====== Input ======

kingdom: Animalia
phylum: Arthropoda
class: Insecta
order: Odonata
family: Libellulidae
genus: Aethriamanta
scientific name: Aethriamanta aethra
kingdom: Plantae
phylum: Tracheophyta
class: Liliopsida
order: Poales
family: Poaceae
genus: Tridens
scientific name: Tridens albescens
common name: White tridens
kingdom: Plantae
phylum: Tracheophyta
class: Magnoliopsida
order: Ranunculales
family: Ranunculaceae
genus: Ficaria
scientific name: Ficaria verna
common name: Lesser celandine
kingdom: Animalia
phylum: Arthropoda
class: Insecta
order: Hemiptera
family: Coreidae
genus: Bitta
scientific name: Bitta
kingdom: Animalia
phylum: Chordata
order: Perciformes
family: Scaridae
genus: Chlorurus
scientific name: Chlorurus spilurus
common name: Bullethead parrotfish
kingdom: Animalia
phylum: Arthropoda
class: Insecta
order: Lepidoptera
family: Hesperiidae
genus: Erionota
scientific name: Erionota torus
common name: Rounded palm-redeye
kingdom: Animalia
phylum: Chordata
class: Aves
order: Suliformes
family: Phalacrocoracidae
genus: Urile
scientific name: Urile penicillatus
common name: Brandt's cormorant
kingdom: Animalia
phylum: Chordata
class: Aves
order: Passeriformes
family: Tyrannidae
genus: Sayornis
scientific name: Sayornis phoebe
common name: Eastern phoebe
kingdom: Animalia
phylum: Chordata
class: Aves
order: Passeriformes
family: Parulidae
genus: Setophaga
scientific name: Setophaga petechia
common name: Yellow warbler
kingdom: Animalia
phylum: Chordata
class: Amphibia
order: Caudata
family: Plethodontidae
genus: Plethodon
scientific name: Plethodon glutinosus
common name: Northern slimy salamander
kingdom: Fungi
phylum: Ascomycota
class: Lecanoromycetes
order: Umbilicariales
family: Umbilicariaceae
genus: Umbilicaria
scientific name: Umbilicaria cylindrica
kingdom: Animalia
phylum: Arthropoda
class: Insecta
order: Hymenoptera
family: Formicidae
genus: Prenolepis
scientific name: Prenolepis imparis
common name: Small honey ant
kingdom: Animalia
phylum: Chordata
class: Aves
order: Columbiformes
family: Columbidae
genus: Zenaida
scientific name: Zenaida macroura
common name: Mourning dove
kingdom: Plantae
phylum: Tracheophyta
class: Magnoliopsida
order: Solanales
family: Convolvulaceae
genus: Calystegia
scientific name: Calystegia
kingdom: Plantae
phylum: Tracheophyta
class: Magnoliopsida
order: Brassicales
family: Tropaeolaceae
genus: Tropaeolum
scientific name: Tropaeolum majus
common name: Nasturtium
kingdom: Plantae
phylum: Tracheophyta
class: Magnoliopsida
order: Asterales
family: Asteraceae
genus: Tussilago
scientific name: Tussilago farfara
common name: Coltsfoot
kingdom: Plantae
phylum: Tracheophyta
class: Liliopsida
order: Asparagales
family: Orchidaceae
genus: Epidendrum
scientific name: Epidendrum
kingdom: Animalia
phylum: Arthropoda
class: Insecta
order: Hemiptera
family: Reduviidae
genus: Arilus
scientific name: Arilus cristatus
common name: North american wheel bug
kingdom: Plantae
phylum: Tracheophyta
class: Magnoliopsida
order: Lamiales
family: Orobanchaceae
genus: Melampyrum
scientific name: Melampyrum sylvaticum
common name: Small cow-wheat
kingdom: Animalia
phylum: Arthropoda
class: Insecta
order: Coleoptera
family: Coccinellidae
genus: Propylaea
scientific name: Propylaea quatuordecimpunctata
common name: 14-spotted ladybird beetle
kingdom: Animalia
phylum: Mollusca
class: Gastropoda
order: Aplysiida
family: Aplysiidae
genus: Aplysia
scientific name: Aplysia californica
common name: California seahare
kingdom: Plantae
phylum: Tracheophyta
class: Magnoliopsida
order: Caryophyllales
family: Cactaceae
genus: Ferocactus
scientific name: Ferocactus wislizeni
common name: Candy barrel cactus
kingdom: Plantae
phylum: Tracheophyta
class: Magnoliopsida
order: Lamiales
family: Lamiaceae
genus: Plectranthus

======

▶ _What to produce_: Return every line from the one containing "family: Columbidae" through the final line of the items above, inclusive, reproducing each line unchanged.

▶ _Solution for this task_:
family: Columbidae
genus: Zenaida
scientific name: Zenaida macroura
common name: Mourning dove
kingdom: Plantae
phylum: Tracheophyta
class: Magnoliopsida
order: Solanales
family: Convolvulaceae
genus: Calystegia
scientific name: Calystegia
kingdom: Plantae
phylum: Tracheophyta
class: Magnoliopsida
order: Brassicales
family: Tropaeolaceae
genus: Tropaeolum
scientific name: Tropaeolum majus
common name: Nasturtium
kingdom: Plantae
phylum: Tracheophyta
class: Magnoliopsida
order: Asterales
family: Asteraceae
genus: Tussilago
scientific name: Tussilago farfara
common name: Coltsfoot
kingdom: Plantae
phylum: Tracheophyta
class: Liliopsida
order: Asparagales
family: Orchidaceae
genus: Epidendrum
scientific name: Epidendrum
kingdom: Animalia
phylum: Arthropoda
class: Insecta
order: Hemiptera
family: Reduviidae
genus: Arilus
scientific name: Arilus cristatus
common name: North american wheel bug
kingdom: Plantae
phylum: Tracheophyta
class: Magnoliopsida
order: Lamiales
family: Orobanchaceae
genus: Melampyrum
scientific name: Melampyrum sylvaticum
common name: Small cow-wheat
kingdom: Animalia
phylum: Arthropoda
class: Insecta
order: Coleoptera
family: Coccinellidae
genus: Propylaea
scientific name: Propylaea quatuordecimpunctata
common name: 14-spotted ladybird beetle
kingdom: Animalia
phylum: Mollusca
class: Gastropoda
order: Aplysiida
family: Aplysiidae
genus: Aplysia
scientific name: Aplysia californica
common name: California seahare
kingdom: Plantae
phylum: Tracheophyta
class: Magnoliopsida
order: Caryophyllales
family: Cactaceae
genus: Ferocactus
scientific name: Ferocactus wislizeni
common name: Candy barrel cactus
kingdom: Plantae
phylum: Tracheophyta
class: Magnoliopsida
order: Lamiales
family: Lamiaceae
genus: Plectranthus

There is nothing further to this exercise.